Work item A: In the text about validating the staff-information scenarios, which program do participants say was eliminated after the project began?
Work item B: Continue the text about participants validating the staff-information scenarios, starting after its last sentence.

Excerpt:
---*---

Participants validated the scenario in Box 3 but also noted the need to make functionality available to other roles.

Box 3

Scenario of Use – Successful Design Reuse

Scenario Name: See individual staff member information regarding job class, job skills, home address, assigned work site and contact informationb

Mary needs to quickly and securely access information for individual staff members as automatically updated from the human resources database to assess possibilities for remote work and other staff management logistics. Mary runs a report to see job class, job skills, home address, assigned work site and contact information for each staff person. Mary can access information for the staff she manages and their direct reports

“Since assignment may be coordinated centrally… it’ll be important for a dispatcher to easily access this info.”

Participant #5

Participants noted that a program – the foster care program – had been eliminated since the beginning of the project and creation of the scenario of use in Box 4. In addition, they noted that organizational hierarchy required that they report information up to receive commands. The scenario in Box 4 was revised accordingly.

---*---

Items listed in a dataset

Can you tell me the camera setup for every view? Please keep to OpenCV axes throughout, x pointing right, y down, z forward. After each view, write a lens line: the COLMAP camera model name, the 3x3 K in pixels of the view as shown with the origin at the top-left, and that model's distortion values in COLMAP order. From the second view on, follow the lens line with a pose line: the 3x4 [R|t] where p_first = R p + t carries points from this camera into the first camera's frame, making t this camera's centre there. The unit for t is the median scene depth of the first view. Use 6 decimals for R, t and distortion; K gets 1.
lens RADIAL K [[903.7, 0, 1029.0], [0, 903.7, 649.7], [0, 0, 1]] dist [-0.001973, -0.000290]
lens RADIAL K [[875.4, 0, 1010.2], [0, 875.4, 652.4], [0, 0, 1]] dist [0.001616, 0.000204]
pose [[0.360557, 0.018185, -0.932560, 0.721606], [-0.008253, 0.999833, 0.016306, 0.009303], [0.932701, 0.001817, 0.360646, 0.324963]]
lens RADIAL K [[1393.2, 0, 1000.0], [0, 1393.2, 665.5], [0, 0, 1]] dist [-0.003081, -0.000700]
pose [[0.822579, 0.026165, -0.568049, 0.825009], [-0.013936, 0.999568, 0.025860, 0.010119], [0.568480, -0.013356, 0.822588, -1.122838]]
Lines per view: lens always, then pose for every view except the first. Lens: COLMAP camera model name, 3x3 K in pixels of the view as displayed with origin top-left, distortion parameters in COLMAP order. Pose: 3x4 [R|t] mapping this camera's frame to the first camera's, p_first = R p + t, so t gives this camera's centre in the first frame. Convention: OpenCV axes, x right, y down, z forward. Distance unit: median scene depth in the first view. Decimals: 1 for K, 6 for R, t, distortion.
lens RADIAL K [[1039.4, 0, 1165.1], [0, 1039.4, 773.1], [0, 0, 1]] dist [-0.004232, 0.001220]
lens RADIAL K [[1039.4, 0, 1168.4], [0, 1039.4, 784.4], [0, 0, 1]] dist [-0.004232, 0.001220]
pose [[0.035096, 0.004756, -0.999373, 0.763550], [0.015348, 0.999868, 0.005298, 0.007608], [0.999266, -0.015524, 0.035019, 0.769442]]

---*---

Answer box A: The foster care program was eliminated.

Answer box B:
Box 4

Scenario of Use – Successful Design Reuse

Scenario Name: See a list of prioritized services and the necessary skills and resources for deliveryc

Staff reductions due to the snow storm are negatively affecting the ability of all public health centers to deliver mission critical services. Mary checks the total list of services delivered by her public health centers. Mary sees that employees who deliver non-essential services have skills that can be used to deliver essential services. Mary reports the situation to division leadership who report to the Emergency Operations Center. She gets the go ahead to temporarily suspend the on-site delivery of services related to community education, maternity case management and budget administration to free staff resources. She informs her public health sites of the temporary suspension.

“Onsite services don’t vary too much except that some sites provide primary care and others don’t. In this scenario, foster care passport wouldn’t apply. Something like maternity case management would apply.”

Participant #3

“I’d report status to CHS Division. CHS would contact Area Command for offers to deploy site staff.”

Participant #5

The scenario in Box 5 was validated by 5 of 5 participants. One participant noted that automation for data visualization would be useful since a manual process for mapping staff already existed as a result of emergency preparedness activities for flooding. One participant was unsure of whether geospatial visualization was necessary for staffing but nevertheless validated the scenario. Privacy issues with regard to mapping staff information were raised.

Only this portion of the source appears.